Anyway, the band released one album in 2006, and another in 2011. Last month, they released an EP called Newhouse in honour of a friend who passed away recently. They say that their friend is “skating some cosmic half-pipe whilst trying to pick up women with the line “I can play ‘The Sight of You’ by Pale Saints on guitar”.
Until a couple of days ago, I had never heard anything by this band. I didn’t get anything in the mail bag about them. I actually saw their name pop up a few times in these “based on your tastes, you should check out ______” sections of the last.fm page. That’s a pretty useful tool, actually. So when I clicked over to the bandcamp page for Brief Candles and read the description, they had me. They had me at “Pale Saints”. That’s all it takes.
Of course, once I listened to a few songs, I was able to confirm my pre-judgement: this band is the kind of thing that I like. A lot.
When I headed over to the Brief Candles Facebook page, I found the photo above. I love the photo for a number of reasons. Most notably, the fact that they have more than one framed copy of the Ride double-EP Smile on the wall of their space. Okay… Maybe they’re promo flats rather than LP versions of the record, but it’s still awesome to see that on their wall. Also, to my chagrin, I see that one of the guys is reading the completely unreadable book Infinite Jest by David Foster Wallace. I bought that book when it was a new release, based on a review that I read in Puncture. Remember Puncture? Damn, I miss that magazine. Anyway, I bought the book, and thought I would be all la-dee-dah if I had it on my coffee table. I tried to finish it. I really tried. I think I’ve tried to read that book three times over the years, but I’ve never been able to get more than 300 pages into the 1200 page door stop. David Foster Wallace was an incredible short story writer. In addition, he wrote some really breathtaking non-fiction stuff about tennis. Take, for example, this thing about Roger Federer at the 2005 US Open. Breathtaking. You don’t have to be a tennis fan to appreciate his narrative.
Infinite Jest featured some fractured story lines that had a lot to do with tennis, and those bits were very good. However, the other fractured story lines in the book were agonizingly bad enough to invalidate the beauty of the tennis writing. So because of that book, I decided that I hated David Foster Wallace. Even though he could crank out some unalloyed bit of genius like that Federer piece, his writing was just too frustrating for me. Very Faulknerian in the way that one sentence might span three pages. That same sentence might have ten dependent adjectival clauses, lots of commas, and parenthetical phrases. There are a lot of major characters in Infinite Jest, and like a Faulkner novel, you have to keep a chart handy to remember who is related to whom and all that jazz.

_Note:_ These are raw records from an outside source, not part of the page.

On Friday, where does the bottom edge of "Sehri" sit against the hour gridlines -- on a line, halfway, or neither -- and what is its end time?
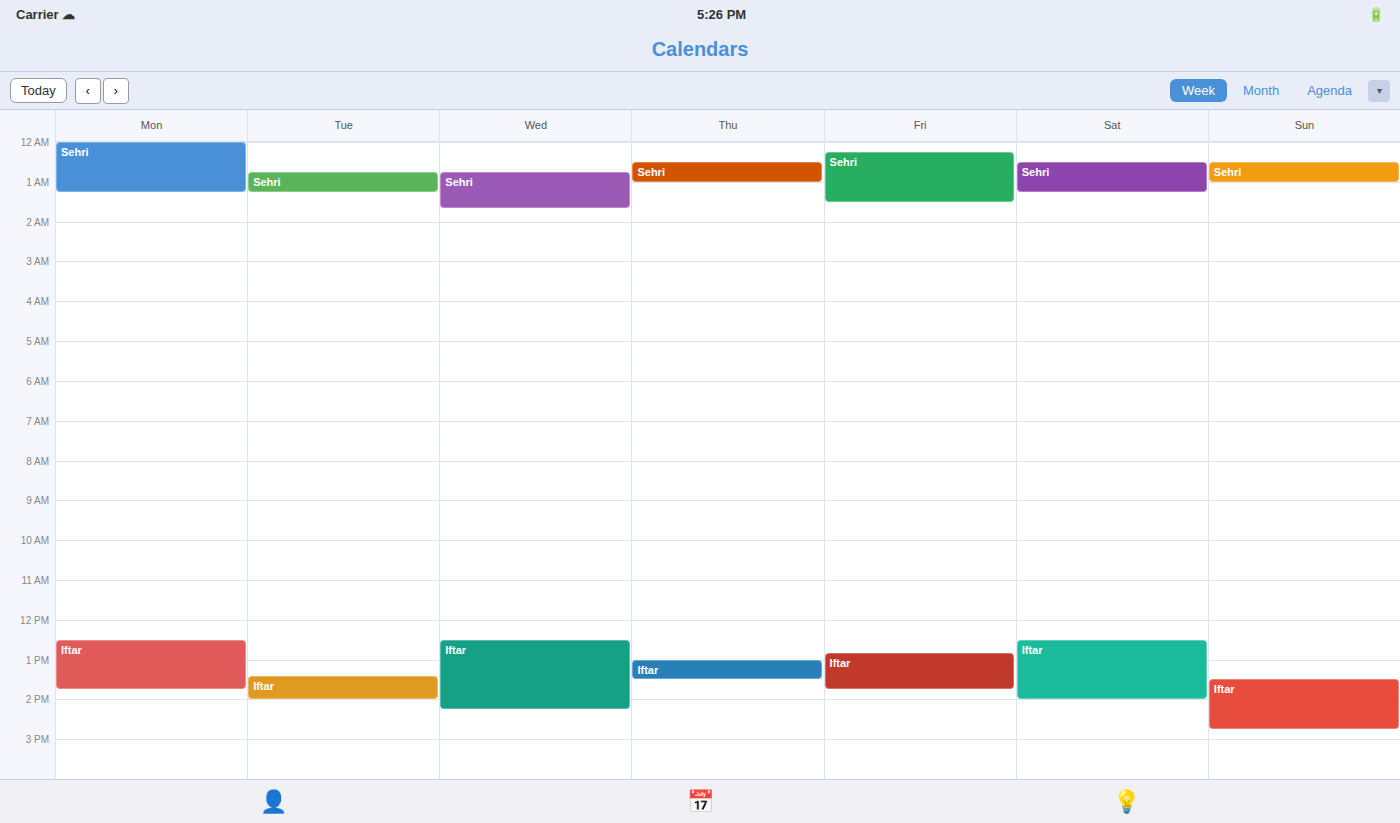
1:30 AM -- halfway between the 1 AM and 2 AM lines.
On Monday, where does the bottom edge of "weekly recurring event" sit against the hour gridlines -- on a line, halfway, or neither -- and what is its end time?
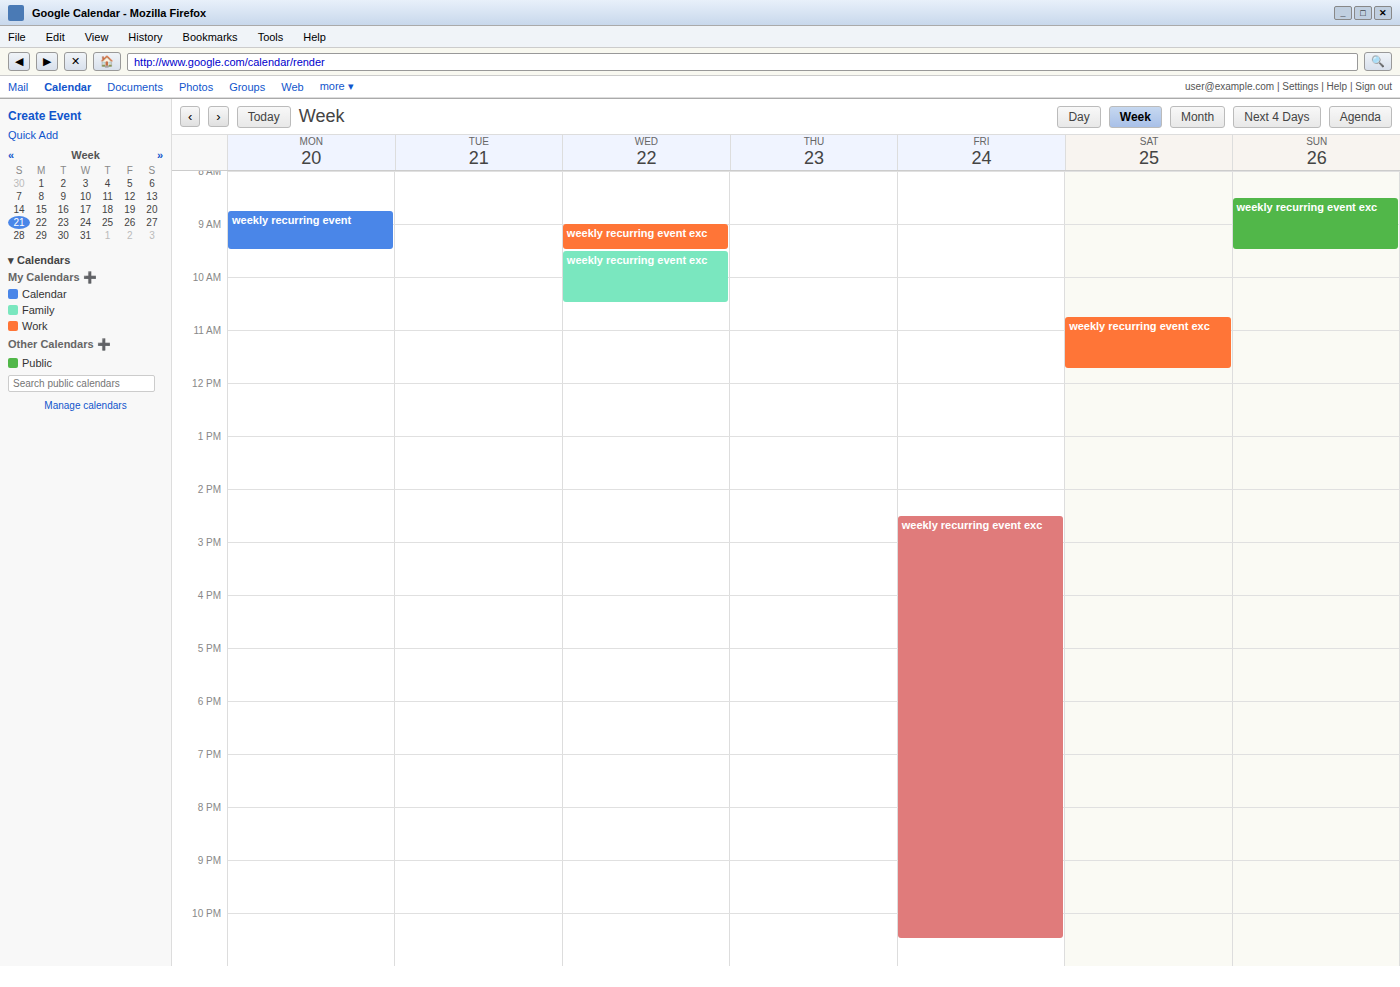
9:30 AM -- halfway between the 9 AM and 10 AM lines.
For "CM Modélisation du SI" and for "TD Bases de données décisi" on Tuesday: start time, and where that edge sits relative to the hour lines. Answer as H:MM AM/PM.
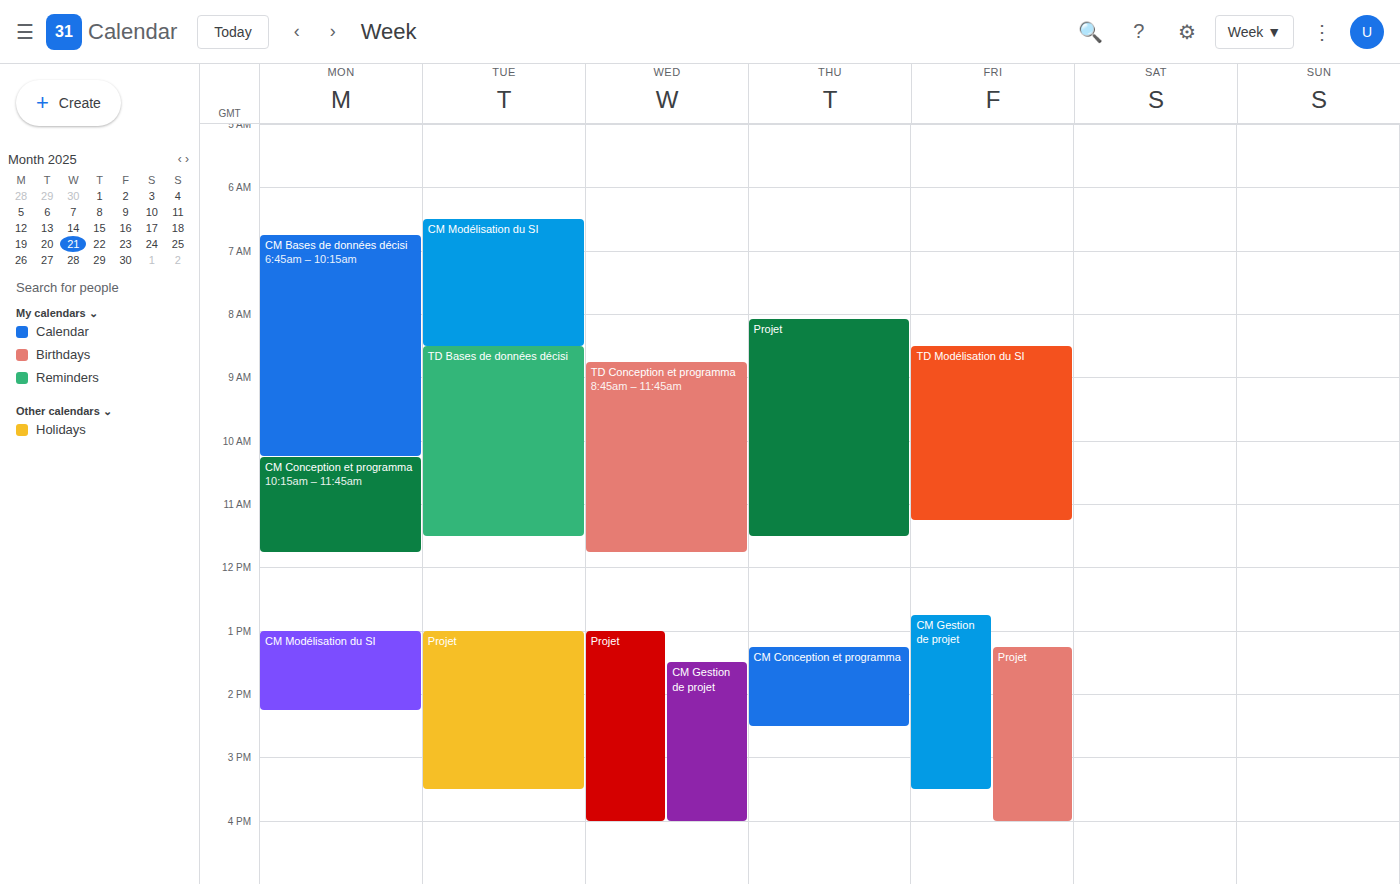
"CM Modélisation du SI": 6:30 AM, halfway between the 6 AM and 7 AM lines. "TD Bases de données décisi": 8:30 AM, halfway between the 8 AM and 9 AM lines.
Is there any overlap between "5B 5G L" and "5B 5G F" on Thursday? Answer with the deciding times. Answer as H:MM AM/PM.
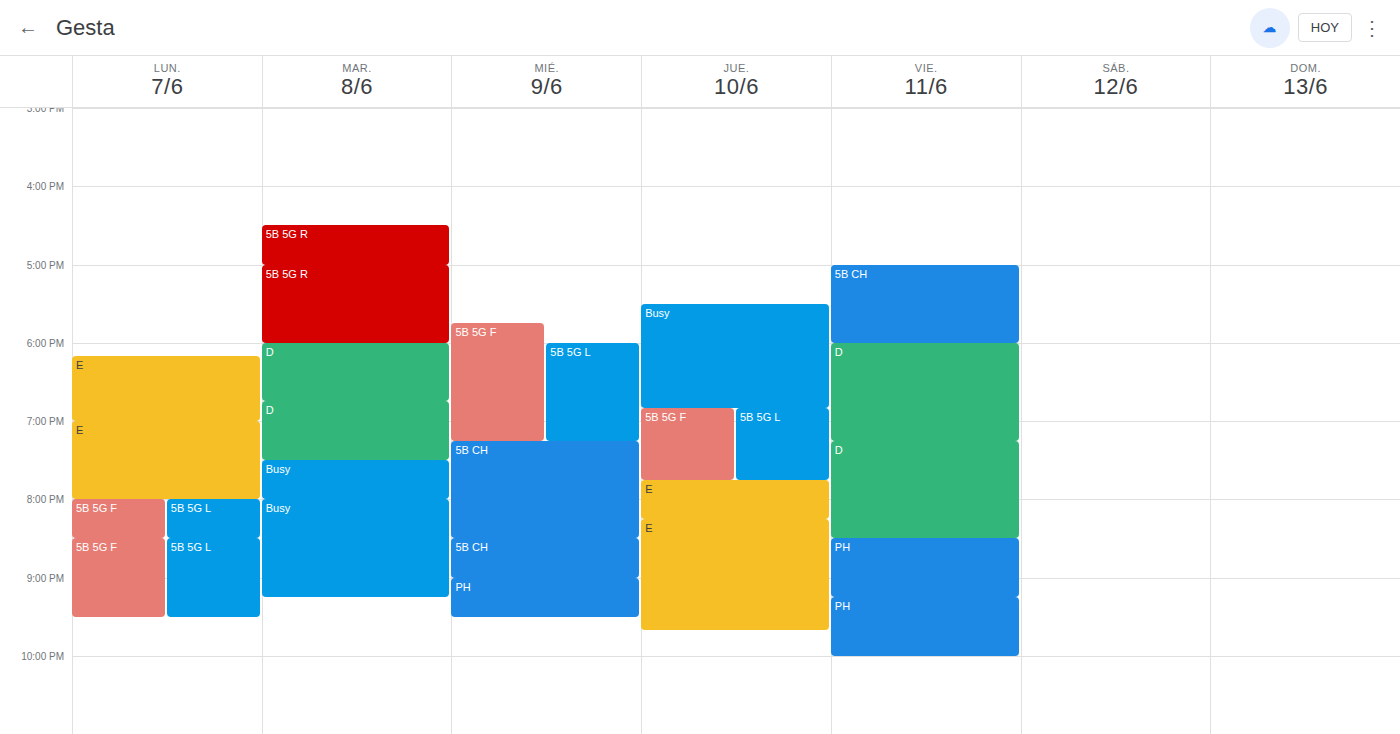
"5B 5G F" runs 6:50 PM to 7:45 PM, inside "5B 5G L" -- they overlap.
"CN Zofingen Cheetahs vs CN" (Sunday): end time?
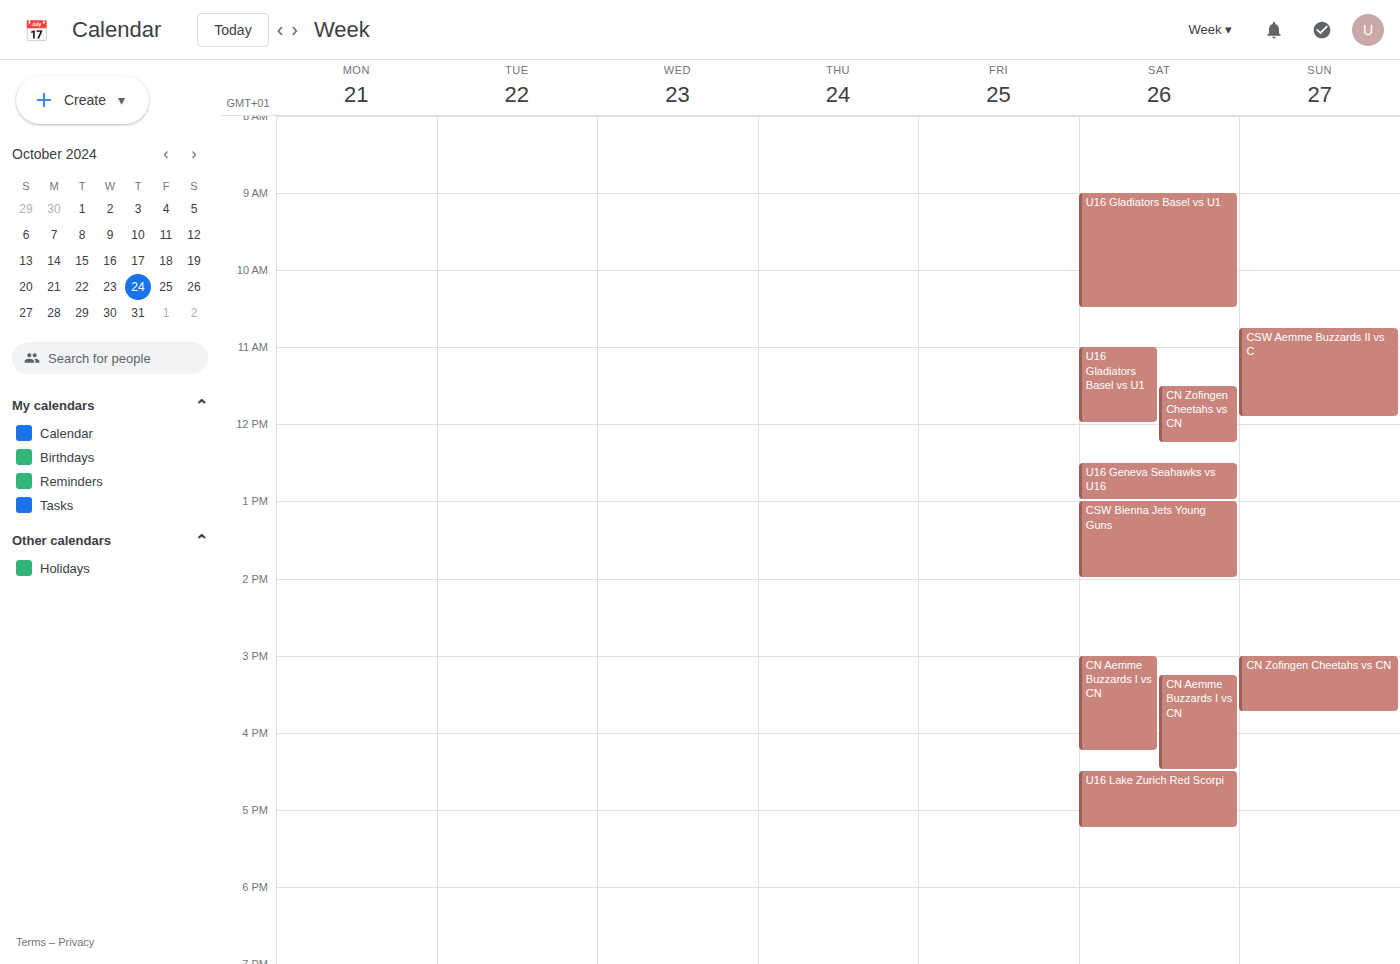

Like I said, I hated the book. Which is why I was really annoyed when my friend Meridith told me that when she plugged a few graphs of my writing into I Write Like, it came back with “David Foster Wallace”. She plugged in several different samples of two or three graphs of my writing, and each time it came back with the same thing. I was shattered to hear that news. She first told me about this eight years ago, and she still reminds me about it.
When DFW killed himself in 2008, I was a little bit shocked, but I wouldn’t say that I was sad.
Enough about David Foster Wallace.
After I listened to a few Brief Candles songs, I really fell in love with this one.
I like that it’s a little fuzzy and a little lo-fi at the start. The first half of the song is anchored by that fuzzy bass bit, a nice melody, and sweet vocals. Then, almost at exactly the half-way point, the song makes a drastic turn. And it gets even more awesome. At 2:22, there’s that squelch, and then there’s a gradual increase in feedback, white noise, phase shifting and lots of other heavy effects. By the end, it’s just a sheer wall of sound. A beautiful, glorious wall of sound.